The other proposed changes are meritorious as well and should be adopted as part of the final regulations. For example, the “de novo” standard of review in cases where the plan has not followed the correct procedures should provide an effective incentive for disability carriers to comply with the relevant rules—an incentive that is unfortunately so desperately needed.
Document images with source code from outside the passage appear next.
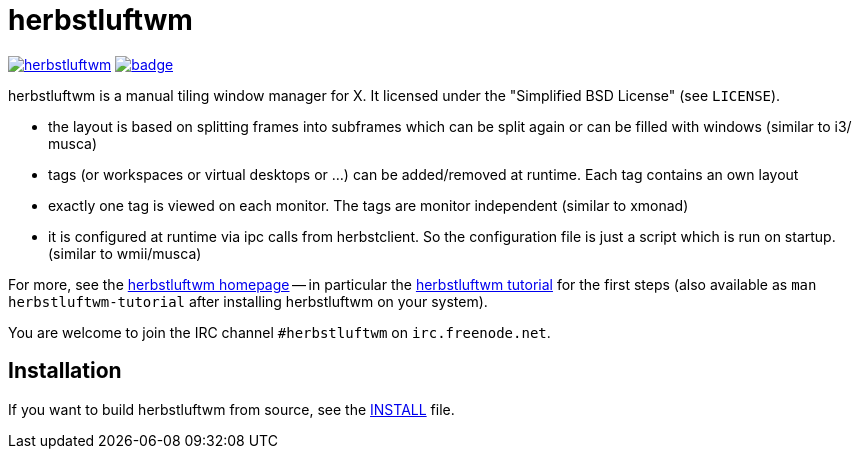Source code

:herbstluftwm
============

image:https://travis-ci.org/herbstluftwm/herbstluftwm.svg?branch=master[link=
https://travis-ci.org/herbstluftwm/herbstluftwm?branch=master]
image:https://codecov.io/gh/herbstluftwm/herbstluftwm/branch/master/graph/badge.svg[link=
https://codecov.io/gh/herbstluftwm/herbstluftwm]

herbstluftwm is a manual tiling window manager for X. It licensed under the
"Simplified BSD License" (see `LICENSE`).

- the layout is based on splitting frames into subframes which can be split
  again or can be filled with windows (similar to i3/ musca)

- tags (or workspaces or virtual desktops or …) can be added/removed at
  runtime. Each tag contains an own layout

- exactly one tag is viewed on each monitor. The tags are monitor independent
  (similar to xmonad)

- it is configured at runtime via ipc calls from herbstclient. So the
  configuration file is just a script which is run on startup. (similar to
  wmii/musca)

For more, see the http://herbstluftwm.org[herbstluftwm homepage] -- in
particular the http://herbstluftwm.org/tutorial.html[herbstluftwm tutorial]
for the first steps (also available as `man herbstluftwm-tutorial` after
installing herbstluftwm on your system).

You are welcome to join the IRC channel `#herbstluftwm` on `irc.freenode.net`.

Installation
------------
If you want to build herbstluftwm from source, see the link:INSTALL[INSTALL] file.

// vim: ft=asciidoc tw=80
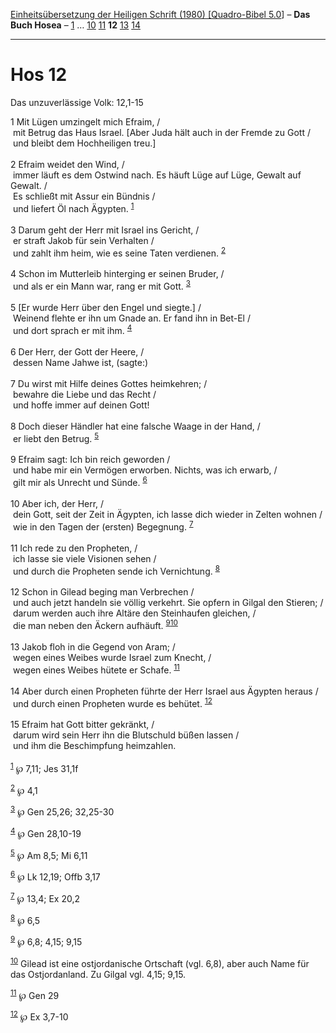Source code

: :PROPERTIES:
:ID:       66ef66f6-81fc-4235-a9d4-74e97f88b976
:END:
<<navbar>>
[[../index.html][Einheitsübersetzung der Heiligen Schrift (1980)
[Quadro-Bibel 5.0]]] -- *Das Buch Hosea* -- [[file:Hos_1.html][1]] ...
[[file:Hos_10.html][10]] [[file:Hos_11.html][11]] *12*
[[file:Hos_13.html][13]] [[file:Hos_14.html][14]]

--------------

* Hos 12
  :PROPERTIES:
  :CUSTOM_ID: hos-12
  :END:

<<verses>>

<<v1>>
**** Das unzuverlässige Volk: 12,1-15
     :PROPERTIES:
     :CUSTOM_ID: das-unzuverlässige-volk-121-15
     :END:
1 Mit Lügen umzingelt mich Efraim, /\\
 mit Betrug das Haus Israel. [Aber Juda hält auch in der Fremde zu Gott
/\\
 und bleibt dem Hochheiligen treu.]\\
\\

<<v2>>
2 Efraim weidet den Wind, /\\
 immer läuft es dem Ostwind nach. Es häuft Lüge auf Lüge, Gewalt auf
Gewalt. /\\
 Es schließt mit Assur ein Bündnis /\\
 und liefert Öl nach Ägypten. ^{[[#fn1][1]]}\\
\\

<<v3>>
3 Darum geht der Herr mit Israel ins Gericht, /\\
 er straft Jakob für sein Verhalten /\\
 und zahlt ihm heim, wie es seine Taten verdienen. ^{[[#fn2][2]]}\\
\\

<<v4>>
4 Schon im Mutterleib hinterging er seinen Bruder, /\\
 und als er ein Mann war, rang er mit Gott. ^{[[#fn3][3]]}\\
\\

<<v5>>
5 [Er wurde Herr über den Engel und siegte.] /\\
 Weinend flehte er ihn um Gnade an. Er fand ihn in Bet-El /\\
 und dort sprach er mit ihm. ^{[[#fn4][4]]}\\
\\

<<v6>>
6 Der Herr, der Gott der Heere, /\\
 dessen Name Jahwe ist, (sagte:)\\
\\

<<v7>>
7 Du wirst mit Hilfe deines Gottes heimkehren; /\\
 bewahre die Liebe und das Recht /\\
 und hoffe immer auf deinen Gott!\\
\\

<<v8>>
8 Doch dieser Händler hat eine falsche Waage in der Hand, /\\
 er liebt den Betrug. ^{[[#fn5][5]]}\\
\\

<<v9>>
9 Efraim sagt: Ich bin reich geworden /\\
 und habe mir ein Vermögen erworben. Nichts, was ich erwarb, /\\
 gilt mir als Unrecht und Sünde. ^{[[#fn6][6]]}\\
\\

<<v10>>
10 Aber ich, der Herr, /\\
 dein Gott, seit der Zeit in Ägypten, ich lasse dich wieder in Zelten
wohnen /\\
 wie in den Tagen der (ersten) Begegnung. ^{[[#fn7][7]]}\\
\\

<<v11>>
11 Ich rede zu den Propheten, /\\
 ich lasse sie viele Visionen sehen /\\
 und durch die Propheten sende ich Vernichtung. ^{[[#fn8][8]]}\\
\\

<<v12>>
12 Schon in Gilead beging man Verbrechen /\\
 und auch jetzt handeln sie völlig verkehrt. Sie opfern in Gilgal den
Stieren; /\\
 darum werden auch ihre Altäre den Steinhaufen gleichen, /\\
 die man neben den Äckern aufhäuft. ^{[[#fn9][9]][[#fn10][10]]}\\
\\

<<v13>>
13 Jakob floh in die Gegend von Aram; /\\
 wegen eines Weibes wurde Israel zum Knecht, /\\
 wegen eines Weibes hütete er Schafe. ^{[[#fn11][11]]}\\
\\

<<v14>>
14 Aber durch einen Propheten führte der Herr Israel aus Ägypten heraus
/\\
 und durch einen Propheten wurde es behütet. ^{[[#fn12][12]]}\\
\\

<<v15>>
15 Efraim hat Gott bitter gekränkt, /\\
 darum wird sein Herr ihn die Blutschuld büßen lassen /\\
 und ihm die Beschimpfung heimzahlen.\\
\\

^{[[#fnm1][1]]} ℘ 7,11; Jes 31,1f

^{[[#fnm2][2]]} ℘ 4,1

^{[[#fnm3][3]]} ℘ Gen 25,26; 32,25-30

^{[[#fnm4][4]]} ℘ Gen 28,10-19

^{[[#fnm5][5]]} ℘ Am 8,5; Mi 6,11

^{[[#fnm6][6]]} ℘ Lk 12,19; Offb 3,17

^{[[#fnm7][7]]} ℘ 13,4; Ex 20,2

^{[[#fnm8][8]]} ℘ 6,5

^{[[#fnm9][9]]} ℘ 6,8; 4,15; 9,15

^{[[#fnm10][10]]} Gilead ist eine ostjordanische Ortschaft (vgl. 6,8),
aber auch Name für das Ostjordanland. Zu Gilgal vgl. 4,15; 9,15.

^{[[#fnm11][11]]} ℘ Gen 29

^{[[#fnm12][12]]} ℘ Ex 3,7-10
The Proposed Regulations give disability claimants more procedural rights and safeguards to partially offset what is a an unacceptably and unjustifiably uneven playing field at present. I can speak from personal experience that disabled claimants are faced with substantial procedural obstacles put in their way by disability carriers. This is particularly disturbing in light of the diminished capacity of most claimants—due to the limitations imposed by their disability—to get through all the gratuitously cumbersome procedural hurdles and grueling, harassing and irrelevant requirements placed on them by the disability carriers. Given the lack of a jury trial, the prohibition against punitive damages and the potential deferential standard of review of denied claims, these proposed changes are critical to provide at least some fairness to disabled claimants in a process that is heavily structured against them.

For the above reasons, I strongly support adoption of the Proposed Regulations as soon as possible.